After 50 years of being a mainstay cholesterol therapy, niacin should no longer be prescribed for most patients due to potential increased risk of death, dangerous side effects and no benefit in reducing heart attacks and strokes, writes Northwestern Medicine® preventive cardiologist Donald Lloyd-Jones, M.D., in a New England Journal of Medicine editorial.
Lloyd-Jones’s editorial is based on a large new study published in the journal that looked at adults, ages 50 to 80, with cardiovascular disease who took extended-release niacin (vitamin B3) and laropiprant (a drug that reduces face flushing caused by high doses of niacin) to see if it reduced heart attack and stroke compared to a placebo over four years. All patients in the trial were already being treated with a statin medication.
Niacin did not reduce heart attacks and stroke rates compared with a placebo. More concerning, niacin was associated with an increased trend toward death from all causes as well as significant increases in serious side effects: liver problems, excess infections, excess bleeding, gout, loss of control of blood sugar for diabetics and the development of diabetes in people who didn’t have it when the study began.
“There might be one excess death for every 200 people we put on niacin,” said Lloyd-Jones, chair of preventive medicine at Northwestern University Feinberg School of Medicine and Northwestern Memorial Hospital. “With that kind of signal, this is an unacceptable therapy for the vast majority of patients.”
“For the reduction of heart disease and stroke risk, statins remain the most important drug-based strategy by far because of their demonstrated benefit and their good safety profile,” said Lloyd-Jones, who was a member of the task force that rewrote cholesterol treatment guidelines in 2013 for the American College of Cardiology and the American Heart Association.
Niacin should be reserved only for patients at very high risk for a heart attack and stroke who can’t take statins and for whom there are no other evidence-based options, Lloyd-Jones said.
Niacin raises “good” HDL (high density lipoprotein) cholesterol levels, and having high HDL levels means a lowered risk for cardiovascular events. But clinical trials have not shown that niacin reduced the risk ofcoronary heart disease or the broader cardiovascular disease specifically by raising HDL. Niacin also produces a modest reduction in low-density lipoprotein (LDL cholesterol) and a more substantial reduction in triglyceride levels, which might be expected to lower the risk of coronary heart disease, Lloyd-Jones notes in the article.
But the new study suggests that higher HDL levels only are a sign of lowered risk for heart attacks and stroke. Raising HDL levels with niacin does not appear to impact cardiovascular outcomes nor does lowering triglyceride levels, Lloyd-Jones points out.

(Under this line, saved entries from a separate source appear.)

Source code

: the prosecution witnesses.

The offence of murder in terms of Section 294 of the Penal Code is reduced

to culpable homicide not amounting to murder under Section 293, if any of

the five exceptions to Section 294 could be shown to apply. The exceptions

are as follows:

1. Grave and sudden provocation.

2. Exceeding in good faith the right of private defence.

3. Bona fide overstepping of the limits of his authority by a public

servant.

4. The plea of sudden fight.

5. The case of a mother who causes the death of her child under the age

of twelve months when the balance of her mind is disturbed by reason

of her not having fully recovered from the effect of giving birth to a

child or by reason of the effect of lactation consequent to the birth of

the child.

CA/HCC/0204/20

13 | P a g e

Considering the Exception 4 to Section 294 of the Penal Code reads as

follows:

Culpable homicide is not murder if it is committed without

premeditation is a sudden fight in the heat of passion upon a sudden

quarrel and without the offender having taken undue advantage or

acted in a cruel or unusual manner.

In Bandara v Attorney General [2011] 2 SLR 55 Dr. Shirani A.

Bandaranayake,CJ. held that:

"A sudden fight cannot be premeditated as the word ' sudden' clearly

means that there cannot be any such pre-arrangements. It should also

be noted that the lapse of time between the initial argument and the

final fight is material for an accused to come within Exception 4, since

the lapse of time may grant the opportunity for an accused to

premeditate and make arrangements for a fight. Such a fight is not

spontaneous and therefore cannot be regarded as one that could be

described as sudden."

“The recent niacin clinical trials offer important new evidence that raising ‘good’ cholesterol (HDL) levels on top of statin therapy does not have the positive outcome that had been hoped for,” said Neil Stone, M.D., the Robert Bonow MD Professor in Cardiology at Feinberg and a cardiologist at Northwestern Memorial Hospital. “Lowering ‘bad’ cholesterol (LDL) with an optimal intensity of tolerated statins and adherence to healthy lifestyle changes remains the most effective approach to prevent strokes and heart attacks for patients at risk of cardiovascular disease.”